TASK DETAILS: Filter the listing below, copying every line in which the word "Review" appears.

--- RECORDS SHOWN Enclosed Below ---

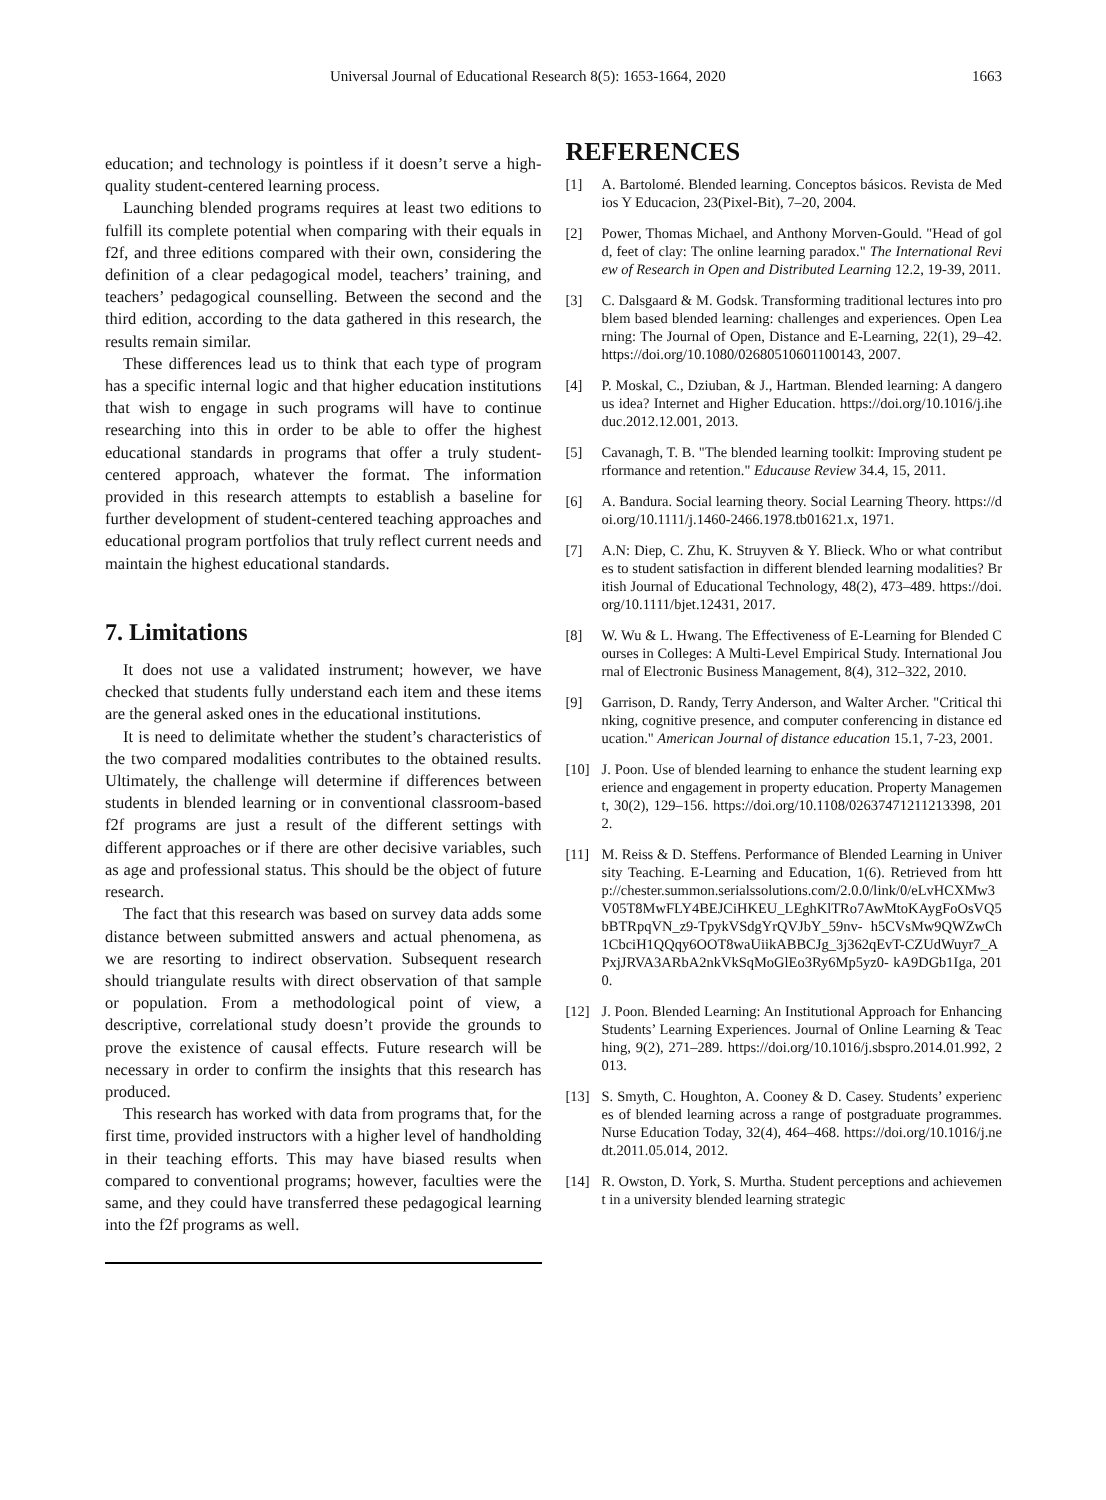Universal Journal of Educational Research 8(5): 1653-1664, 2020 1663
education; and technology is pointless if it doesn’t serve a high-quality student-centered learning process.
Launching blended programs requires at least two editions to fulfill its complete potential when comparing with their equals in f2f, and three editions compared with their own, considering the definition of a clear pedagogical model, teachers’ training, and teachers’ pedagogical counselling. Between the second and the third edition, according to the data gathered in this research, the results remain similar.
These differences lead us to think that each type of program has a specific internal logic and that higher education institutions that wish to engage in such programs will have to continue researching into this in order to be able to offer the highest educational standards in programs that offer a truly student-centered approach, whatever the format. The information provided in this research attempts to establish a baseline for further development of student-centered teaching approaches and educational program portfolios that truly reflect current needs and maintain the highest educational standards.
7. Limitations
It does not use a validated instrument; however, we have checked that students fully understand each item and these items are the general asked ones in the educational institutions.
It is need to delimitate whether the student’s characteristics of the two compared modalities contributes to the obtained results. Ultimately, the challenge will determine if differences between students in blended learning or in conventional classroom-based f2f programs are just a result of the different settings with different approaches or if there are other decisive variables, such as age and professional status. This should be the object of future research.
The fact that this research was based on survey data adds some distance between submitted answers and actual phenomena, as we are resorting to indirect observation. Subsequent research should triangulate results with direct observation of that sample or population. From a methodological point of view, a descriptive, correlational study doesn’t provide the grounds to prove the existence of causal effects. Future research will be necessary in order to confirm the insights that this research has produced.
This research has worked with data from programs that, for the first time, provided instructors with a higher level of handholding in their teaching efforts. This may have biased results when compared to conventional programs; however, faculties were the same, and they could have transferred these pedagogical learning into the f2f programs as well.
REFERENCES
[1] A. Bartolomé. Blended learning. Conceptos básicos. Revista de Medios Y Educacion, 23(Pixel-Bit), 7–20, 2004.
[2] Power, Thomas Michael, and Anthony Morven-Gould. "Head of gold, feet of clay: The online learning paradox." The International Review of Research in Open and Distributed Learning 12.2, 19-39, 2011.
[3] C. Dalsgaard & M. Godsk. Transforming traditional lectures into problem based blended learning: challenges and experiences. Open Learning: The Journal of Open, Distance and E-Learning, 22(1), 29–42. https://doi.org/10.1080/02680510601100143, 2007.
[4] P. Moskal, C., Dziuban, & J., Hartman. Blended learning: A dangerous idea? Internet and Higher Education. https://doi.org/10.1016/j.iheduc.2012.12.001, 2013.
[5] Cavanagh, T. B. "The blended learning toolkit: Improving student performance and retention." Educause Review 34.4, 15, 2011.
[6] A. Bandura. Social learning theory. Social Learning Theory. https://doi.org/10.1111/j.1460-2466.1978.tb01621.x, 1971.
[7] A.N: Diep, C. Zhu, K. Struyven & Y. Blieck. Who or what contributes to student satisfaction in different blended learning modalities? British Journal of Educational Technology, 48(2), 473–489. https://doi.org/10.1111/bjet.12431, 2017.
[8] W. Wu & L. Hwang. The Effectiveness of E-Learning for Blended Courses in Colleges: A Multi-Level Empirical Study. International Journal of Electronic Business Management, 8(4), 312–322, 2010.
[9] Garrison, D. Randy, Terry Anderson, and Walter Archer. "Critical thinking, cognitive presence, and computer conferencing in distance education." American Journal of distance education 15.1, 7-23, 2001.
[10] J. Poon. Use of blended learning to enhance the student learning experience and engagement in property education. Property Management, 30(2), 129–156. https://doi.org/10.1108/02637471211213398, 2012.
[11] M. Reiss & D. Steffens. Performance of Blended Learning in University Teaching. E-Learning and Education, 1(6). Retrieved from http://chester.summon.serialssolutions.com/2.0.0/link/0/eLvHCXMw3V05T8MwFLY4BEJCiHKEU_LEghKlTRo7AwMtoKAygFoOsVQ5bBTRpqVN_z9-TpykVSdgYrQVJbY_59nv- h5CVsMw9QWZwCh1CbciH1QQqy6OOT8waUiikABBCJg_3j362qEvT-CZUdWuyr7_APxjJRVA3ARbA2nkVkSqMoGlEo3Ry6Mp5yz0- kA9DGb1Iga, 2010.
[12] J. Poon. Blended Learning: An Institutional Approach for Enhancing Students’ Learning Experiences. Journal of Online Learning & Teaching, 9(2), 271–289. https://doi.org/10.1016/j.sbspro.2014.01.992, 2013.
[13] S. Smyth, C. Houghton, A. Cooney & D. Casey. Students’ experiences of blended learning across a range of postgraduate programmes. Nurse Education Today, 32(4), 464–468. https://doi.org/10.1016/j.nedt.2011.05.014, 2012.
[14] R. Owston, D. York, S. Murtha. Student perceptions and achievement in a university blended learning strategic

--- End of Enclosed RECORDS SHOWN ---

PROBLEM SOLUTION:
[2] Power, Thomas Michael, and Anthony Morven-Gould. "Head of gold, feet of clay: The online learning paradox." The International Review of Research in Open and Distributed Learning 12.2, 19-39, 2011.
[5] Cavanagh, T. B. "The blended learning toolkit: Improving student performance and retention." Educause Review 34.4, 15, 2011.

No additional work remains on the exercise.